To the editors:
It offers no assurance a reversal won’t happen, only that it’s unlikely. There’s no confidence in the use of subjective adverbs that only hint at reassurance and stability on a topic of vital interest to all American citizens: the already same-gendered married, those thinking about tying the knot, and those who are prayerfully wanting their version of god to intervene with SCOTUS and put the hinges back on the gay-and-lesbian closet door.
SCOTUS decisions are indeed overturned. Plessy v. Ferguson instituted officially separate but equal public facilities, overturned by Brown v. Board of Education and brought (and still brings) much tumult to the Square of Public Opinion. Lawrence v. Texas overturned Bowers v. Hardwick, which had enshrined private sexual activity as a suitable topic for police scrutiny.
Good laws can be reversed. The Equal Voting Rights Act of the mid-1960s has been gutted by a SCOTUS ruling allowing governing whites to impose limitations on the black governed.

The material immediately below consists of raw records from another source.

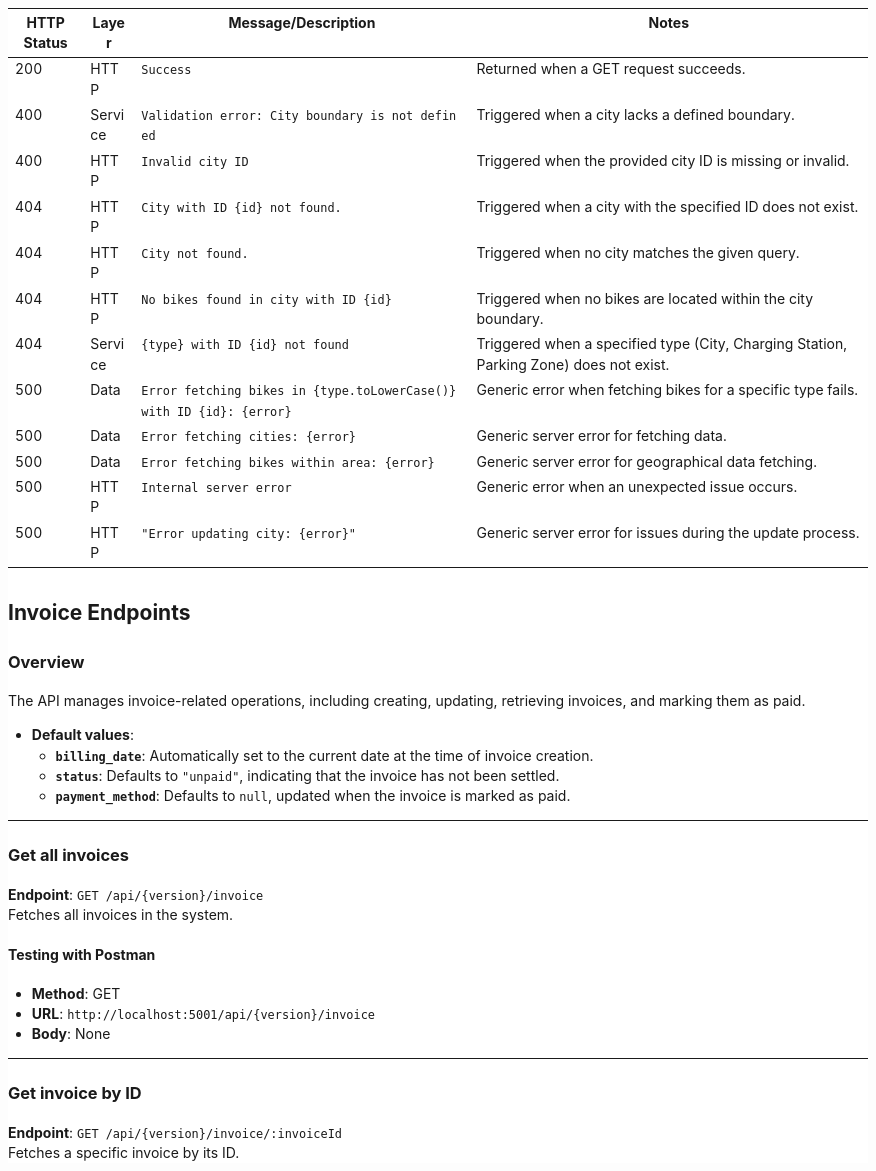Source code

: | HTTP Status | Layer        | Message/Description                                         | Notes                                                  |
|-------------|--------------|------------------------------------------------------------|--------------------------------------------------------|
| 200         | HTTP         | `Success`                                                 | Returned when a GET request succeeds.                 |
| 400         | Service      | `Validation error: City boundary is not defined`          | Triggered when a city lacks a defined boundary.        |
| 400         | HTTP         | `Invalid city ID`                                         | Triggered when the provided city ID is missing or invalid. |
| 404         | HTTP         | `City with ID {id} not found.`                             | Triggered when a city with the specified ID does not exist. |
| 404         | HTTP         | `City not found.`                                          | Triggered when no city matches the given query.        |
| 404         | HTTP         | `No bikes found in city with ID {id}`                     | Triggered when no bikes are located within the city boundary. |
| 404         | Service      | `{type} with ID {id} not found`                           | Triggered when a specified type (City, Charging Station, Parking Zone) does not exist. |
| 500         | Data         | `Error fetching bikes in {type.toLowerCase()} with ID {id}: {error}` | Generic error when fetching bikes for a specific type fails. |
| 500         | Data         | `Error fetching cities: {error}`                          | Generic server error for fetching data.                |
| 500         | Data         | `Error fetching bikes within area: {error}`               | Generic server error for geographical data fetching.   |
| 500         | HTTP         | `Internal server error`                                   | Generic error when an unexpected issue occurs.         |
| 500         | HTTP         | `"Error updating city: {error}"`                          | Generic server error for issues during the update process. |

## Invoice Endpoints

### Overview
The API manages invoice-related operations, including creating, updating, retrieving invoices, and marking them as paid.

- **Default values**:
  - **`billing_date`**: Automatically set to the current date at the time of invoice creation.
  - **`status`**: Defaults to `"unpaid"`, indicating that the invoice has not been settled.
  - **`payment_method`**: Defaults to `null`, updated when the invoice is marked as paid.

---

### Get all invoices
**Endpoint**: `GET /api/{version}/invoice`  
Fetches all invoices in the system.

#### Testing with Postman
- **Method**: GET  
- **URL**: `http://localhost:5001/api/{version}/invoice`  
- **Body**: None  

---

### Get invoice by ID
**Endpoint**: `GET /api/{version}/invoice/:invoiceId`  
Fetches a specific invoice by its ID.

Good rulings can be undone as well. Roe v. Wade, allowing women to seek abortion if needed and its attendant medical advice, is a goner in Trumpland as sure as the sun goes down in the west. Citizens United allows the unlimited use of campaign donations to be considered free speech, bankrupting campaign-finance disclosure laws. First Amendment separation of religion from government is now as mixed as a bowl of cake batter (if you find baking to be your personal testimony of devotion to the omniscient Sky Chef).